E quem recebe desse retorno financeiro é o Estado, através do IVA, dos consumos. Isso tudo faz com que as autarquias fiquem desequilibradas financeiramente por causa desse serviço público. O Estado sabe perfeitamente através dos valores de cada município qual é o diferencial. Nós não estamos ainda numa região sustentável. Entendo que há outras formas de o fazer. Havia de haver outra forma de compensação, devia haver uma verba no orçamento de Estado para fazer face aos custos que advém da sua intervenção cívica e pública para que o Estado possa ter receitas.
 
IA - O que ainda não foi dito sobre o Algarve?

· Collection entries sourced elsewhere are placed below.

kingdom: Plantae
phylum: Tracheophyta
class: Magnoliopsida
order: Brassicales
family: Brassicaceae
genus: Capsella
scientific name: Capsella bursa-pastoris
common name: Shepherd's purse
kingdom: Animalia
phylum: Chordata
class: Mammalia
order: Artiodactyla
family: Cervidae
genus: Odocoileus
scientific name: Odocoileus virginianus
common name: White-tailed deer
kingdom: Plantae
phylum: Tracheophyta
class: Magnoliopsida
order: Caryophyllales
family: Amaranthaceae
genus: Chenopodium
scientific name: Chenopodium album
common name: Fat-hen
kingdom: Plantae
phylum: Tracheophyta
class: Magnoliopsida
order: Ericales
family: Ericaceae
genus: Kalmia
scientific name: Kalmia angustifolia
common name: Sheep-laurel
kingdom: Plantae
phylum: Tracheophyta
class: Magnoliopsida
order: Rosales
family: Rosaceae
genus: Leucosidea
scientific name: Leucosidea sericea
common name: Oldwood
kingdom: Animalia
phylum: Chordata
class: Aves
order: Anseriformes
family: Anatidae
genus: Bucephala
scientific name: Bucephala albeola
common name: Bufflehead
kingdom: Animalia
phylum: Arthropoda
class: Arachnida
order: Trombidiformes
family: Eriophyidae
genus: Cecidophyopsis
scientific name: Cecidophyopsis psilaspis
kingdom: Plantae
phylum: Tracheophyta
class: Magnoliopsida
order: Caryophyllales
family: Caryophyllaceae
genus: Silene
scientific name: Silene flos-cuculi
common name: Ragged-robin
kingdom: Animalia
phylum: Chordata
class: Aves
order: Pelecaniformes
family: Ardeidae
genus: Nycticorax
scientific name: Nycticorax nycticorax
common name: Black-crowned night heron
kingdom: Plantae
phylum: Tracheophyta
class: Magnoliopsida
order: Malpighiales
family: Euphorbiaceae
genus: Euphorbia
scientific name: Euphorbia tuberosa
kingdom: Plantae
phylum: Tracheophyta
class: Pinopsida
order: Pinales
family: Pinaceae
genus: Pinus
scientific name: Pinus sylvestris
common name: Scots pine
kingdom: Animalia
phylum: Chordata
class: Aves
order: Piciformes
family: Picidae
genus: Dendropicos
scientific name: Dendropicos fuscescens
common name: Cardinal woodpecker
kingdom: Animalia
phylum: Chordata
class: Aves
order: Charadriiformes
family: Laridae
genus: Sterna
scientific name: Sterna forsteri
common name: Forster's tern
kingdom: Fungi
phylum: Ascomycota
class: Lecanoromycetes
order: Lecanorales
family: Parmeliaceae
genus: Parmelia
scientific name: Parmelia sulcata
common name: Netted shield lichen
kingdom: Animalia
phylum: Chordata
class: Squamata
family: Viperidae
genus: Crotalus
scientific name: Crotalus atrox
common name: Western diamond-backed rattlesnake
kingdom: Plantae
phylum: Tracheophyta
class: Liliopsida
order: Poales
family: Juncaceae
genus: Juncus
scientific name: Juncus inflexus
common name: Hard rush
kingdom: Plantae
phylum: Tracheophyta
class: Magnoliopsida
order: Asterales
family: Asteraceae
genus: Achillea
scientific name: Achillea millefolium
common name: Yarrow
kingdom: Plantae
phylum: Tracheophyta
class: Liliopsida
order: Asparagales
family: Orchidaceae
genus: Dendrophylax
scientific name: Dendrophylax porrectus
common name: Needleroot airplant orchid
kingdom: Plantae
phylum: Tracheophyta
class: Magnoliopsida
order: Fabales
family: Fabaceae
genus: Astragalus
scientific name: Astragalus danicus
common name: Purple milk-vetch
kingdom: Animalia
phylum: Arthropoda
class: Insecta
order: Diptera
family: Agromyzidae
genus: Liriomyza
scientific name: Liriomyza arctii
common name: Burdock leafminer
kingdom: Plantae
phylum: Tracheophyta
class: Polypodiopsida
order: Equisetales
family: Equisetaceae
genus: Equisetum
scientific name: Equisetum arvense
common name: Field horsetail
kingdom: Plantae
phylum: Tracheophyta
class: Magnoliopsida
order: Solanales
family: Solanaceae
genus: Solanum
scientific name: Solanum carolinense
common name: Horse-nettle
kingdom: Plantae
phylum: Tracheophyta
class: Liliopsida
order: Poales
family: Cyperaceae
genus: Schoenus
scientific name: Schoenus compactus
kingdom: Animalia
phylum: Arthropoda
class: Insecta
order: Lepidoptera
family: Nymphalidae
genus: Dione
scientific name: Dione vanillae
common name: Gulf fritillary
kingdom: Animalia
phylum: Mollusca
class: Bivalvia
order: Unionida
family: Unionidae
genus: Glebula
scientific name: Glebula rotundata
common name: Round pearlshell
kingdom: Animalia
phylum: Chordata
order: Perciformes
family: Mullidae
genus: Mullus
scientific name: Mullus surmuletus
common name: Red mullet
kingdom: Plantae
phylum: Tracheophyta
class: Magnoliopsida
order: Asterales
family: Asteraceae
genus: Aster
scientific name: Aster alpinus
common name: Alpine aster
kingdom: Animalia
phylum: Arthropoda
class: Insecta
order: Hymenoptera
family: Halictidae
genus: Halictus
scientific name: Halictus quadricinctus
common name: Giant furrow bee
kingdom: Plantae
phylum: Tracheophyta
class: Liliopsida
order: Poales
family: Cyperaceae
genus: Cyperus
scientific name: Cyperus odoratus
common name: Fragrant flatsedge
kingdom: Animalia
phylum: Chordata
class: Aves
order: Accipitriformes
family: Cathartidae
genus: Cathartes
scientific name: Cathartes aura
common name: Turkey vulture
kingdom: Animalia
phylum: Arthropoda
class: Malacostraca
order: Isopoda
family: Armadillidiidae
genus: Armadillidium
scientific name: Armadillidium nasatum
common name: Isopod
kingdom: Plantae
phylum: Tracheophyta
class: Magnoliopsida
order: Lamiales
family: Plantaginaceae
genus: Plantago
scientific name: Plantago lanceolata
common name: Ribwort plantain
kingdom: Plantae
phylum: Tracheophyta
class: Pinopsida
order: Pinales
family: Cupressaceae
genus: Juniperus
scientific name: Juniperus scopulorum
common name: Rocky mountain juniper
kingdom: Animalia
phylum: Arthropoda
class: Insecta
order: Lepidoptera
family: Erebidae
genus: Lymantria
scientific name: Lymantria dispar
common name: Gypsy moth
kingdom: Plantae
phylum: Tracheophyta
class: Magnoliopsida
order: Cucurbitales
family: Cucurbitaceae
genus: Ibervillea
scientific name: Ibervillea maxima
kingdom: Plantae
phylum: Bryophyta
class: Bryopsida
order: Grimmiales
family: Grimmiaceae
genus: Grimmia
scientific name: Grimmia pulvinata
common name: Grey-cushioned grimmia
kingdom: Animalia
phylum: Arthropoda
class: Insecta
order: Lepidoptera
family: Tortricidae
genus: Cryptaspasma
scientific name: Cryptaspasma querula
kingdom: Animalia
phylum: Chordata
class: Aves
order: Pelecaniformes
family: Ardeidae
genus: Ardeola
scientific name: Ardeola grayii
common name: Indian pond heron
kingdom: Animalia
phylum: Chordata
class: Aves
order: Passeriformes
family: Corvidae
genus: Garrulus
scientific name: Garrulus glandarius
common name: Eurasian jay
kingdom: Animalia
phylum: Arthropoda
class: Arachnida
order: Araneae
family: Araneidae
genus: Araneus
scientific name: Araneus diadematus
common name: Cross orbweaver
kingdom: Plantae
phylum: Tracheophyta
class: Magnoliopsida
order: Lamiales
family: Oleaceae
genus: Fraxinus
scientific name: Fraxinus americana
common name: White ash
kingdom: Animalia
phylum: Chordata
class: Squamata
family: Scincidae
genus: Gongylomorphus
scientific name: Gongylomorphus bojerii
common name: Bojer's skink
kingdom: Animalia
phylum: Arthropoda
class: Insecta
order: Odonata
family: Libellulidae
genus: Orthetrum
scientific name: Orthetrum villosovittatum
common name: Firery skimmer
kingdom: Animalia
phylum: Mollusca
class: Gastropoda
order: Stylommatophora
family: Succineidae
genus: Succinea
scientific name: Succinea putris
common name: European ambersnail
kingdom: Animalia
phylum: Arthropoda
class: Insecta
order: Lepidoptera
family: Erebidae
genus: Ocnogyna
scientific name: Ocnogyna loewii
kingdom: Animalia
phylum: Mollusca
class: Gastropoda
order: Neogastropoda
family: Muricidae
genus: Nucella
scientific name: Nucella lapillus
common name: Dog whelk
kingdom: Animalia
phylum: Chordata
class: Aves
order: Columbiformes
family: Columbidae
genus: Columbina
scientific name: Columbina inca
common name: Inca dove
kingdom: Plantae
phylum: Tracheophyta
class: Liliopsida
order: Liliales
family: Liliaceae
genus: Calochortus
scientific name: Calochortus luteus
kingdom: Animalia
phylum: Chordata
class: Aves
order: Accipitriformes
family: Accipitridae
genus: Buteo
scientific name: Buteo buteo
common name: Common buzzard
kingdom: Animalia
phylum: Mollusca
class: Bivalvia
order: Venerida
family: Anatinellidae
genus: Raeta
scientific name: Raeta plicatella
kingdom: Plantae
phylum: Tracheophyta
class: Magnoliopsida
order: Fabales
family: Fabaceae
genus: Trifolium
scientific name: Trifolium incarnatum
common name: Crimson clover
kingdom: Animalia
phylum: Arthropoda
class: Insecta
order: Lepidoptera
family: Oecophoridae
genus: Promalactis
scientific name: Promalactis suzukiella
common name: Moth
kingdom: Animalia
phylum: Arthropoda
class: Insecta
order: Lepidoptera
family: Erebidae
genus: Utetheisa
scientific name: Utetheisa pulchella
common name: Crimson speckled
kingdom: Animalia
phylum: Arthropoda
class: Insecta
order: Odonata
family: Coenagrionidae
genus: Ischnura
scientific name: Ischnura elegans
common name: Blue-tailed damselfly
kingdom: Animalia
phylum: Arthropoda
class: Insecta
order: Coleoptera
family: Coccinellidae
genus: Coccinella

DS – Nunca foi feito tanto trabalho conjunto como agora. Há a necessidade de colocar vários eventos na região entre outubro e maio, associamos a Região de Turismo à Cultura, já demos uma listagem de eventos atividades que pensamos importantes no contexto da região e a Cultura vai fazer o mesmo.
 
Mas este é um processo que muito tempo não foi trabalhado. Houve muito tempo que este Algarve só viveu no sol e da praia e não houve uma preocupação para encontrar outras soluções, dava para tudo. O sol e praia são os fatores mais importantes, mas não chega. Os que nós queremos é outras ofertas e outras complementaridades. Mas não vamos dar respostas tão rápidas quanto nós queríamos.
 
Em relação ao turismo de natureza, felizmente que está a ter um impacto muito grande. Por exemplo, o Algarve Nature Week é um sucesso, há a perceção que é importante, as pessoas que vêm, as experiências que vão ter, as empresas que estão associadas. Há também a questão das bicicletas e a Via Algarviana. Com a Federação Portuguesa de Ciclismo, estamos a trabalhar em mais de 40 percursos, mas é preciso trabalhar os percursos nas questões de cultura, alimentação, dormidas. São coisas que vão acontecendo e vão tendo impacto.
 

Nunca houve tantas parceiras entre todas a gente, entre a Região de Turismo, a AMAL, a Universidade, a Escola Hoteleira, a CCDR, há projetos conjuntos. Há condições para que o Algarve daqui a dois ou três anos possa ter condições de oferta e sustentabilidade para todo o ano e não apenas para seis meses. E isso começa-se a notar a partir do momento em que a taxa de ocupação vai subindo, que só acontecerá quando chegar entre os 65 e os 70%.